## Trecho
"""

Eça e o Brasil

Faro ultrapassa, todavia, esses limites: é obra de erudição partida de intérprete dos mais abalizados da imensa criação literária de Eça de Queirós e, ao mesmo tempo, trabalho de analista e de pesquisador minucioso do que escreveram sobre Eça. Se a matéria do livro se concentrou, de preferência, no exame das ligações da vida e da obra de Eça com o Brasil e o Rio de Janeiro, - explicou-o Faro - foi porque ele, autor, jamais se desvinculou de sua condição de brasileiro e carioca.

Essa alegada circunstância de ser "brasileiro e carioca", na vida de Arnaldo Faro, entrelaçada, durante muito tempo, à de um grupo numeroso de companheiros de colégio, engrossado, mais tarde, por outros, saídos da faculdade, - grupo acentuadamente brasileiro, mas acima de tudo carioca, pelo jeito de sentir, e de falar, e pelo de viver - é elemento decisivo para que se compreendam o interesse e o carinho com que Arnaldo Faro se teria dedicado à tarefa de compô-lo: Eça, velho apego literário; o Brasil, e sobretudo o Rio de Janeiro, sua paixão de brasileiro e carioca, que era a mesma paixão de seus amigos - os amigos daquele grupo a que nós, na intimidade, chamávamos a turma.

"""

## O que se pede
Edite o trecho do texto sobre Eça e o Brasil que vai de "Faro ultrapassa, todavia, esses" até "brasileiro e carioca.", substituindo "pesquisador" por "investigador". As entradas não são necessárias.

(Conteúdo transcrito das páginas)
"""

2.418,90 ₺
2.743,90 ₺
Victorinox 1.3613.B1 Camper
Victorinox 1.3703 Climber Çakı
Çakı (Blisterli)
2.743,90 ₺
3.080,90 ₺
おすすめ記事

"""
"""

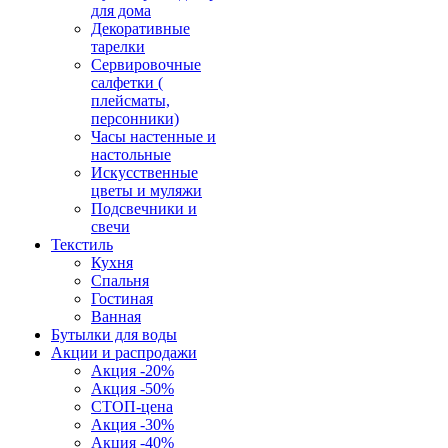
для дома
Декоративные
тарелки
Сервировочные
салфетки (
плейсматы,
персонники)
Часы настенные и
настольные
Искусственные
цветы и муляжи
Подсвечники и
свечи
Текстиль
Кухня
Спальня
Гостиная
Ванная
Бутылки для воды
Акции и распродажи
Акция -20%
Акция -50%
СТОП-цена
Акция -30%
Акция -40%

"""
"""

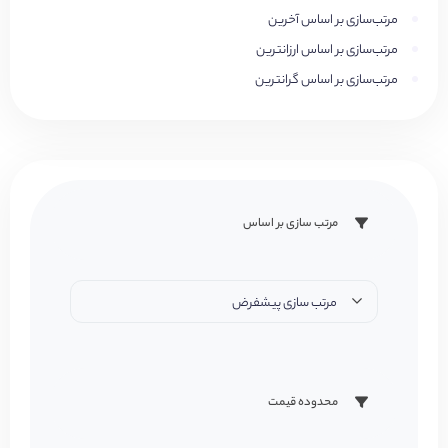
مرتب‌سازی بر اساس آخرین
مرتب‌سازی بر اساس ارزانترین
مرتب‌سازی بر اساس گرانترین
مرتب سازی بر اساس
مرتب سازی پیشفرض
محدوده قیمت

"""

## Resolução do exercício
Faro ultrapassa, todavia, esses limites: é obra de erudição partida de intérprete dos mais abalizados da imensa criação literária de Eça de Queirós e, ao mesmo tempo, trabalho de analista e de investigador minucioso do que escreveram sobre Eça. Se a matéria do livro se concentrou, de preferência, no exame das ligações da vida e da obra de Eça com o Brasil e o Rio de Janeiro, - explicou-o Faro - foi porque ele, autor, jamais se desvinculou de sua condição de brasileiro e carioca.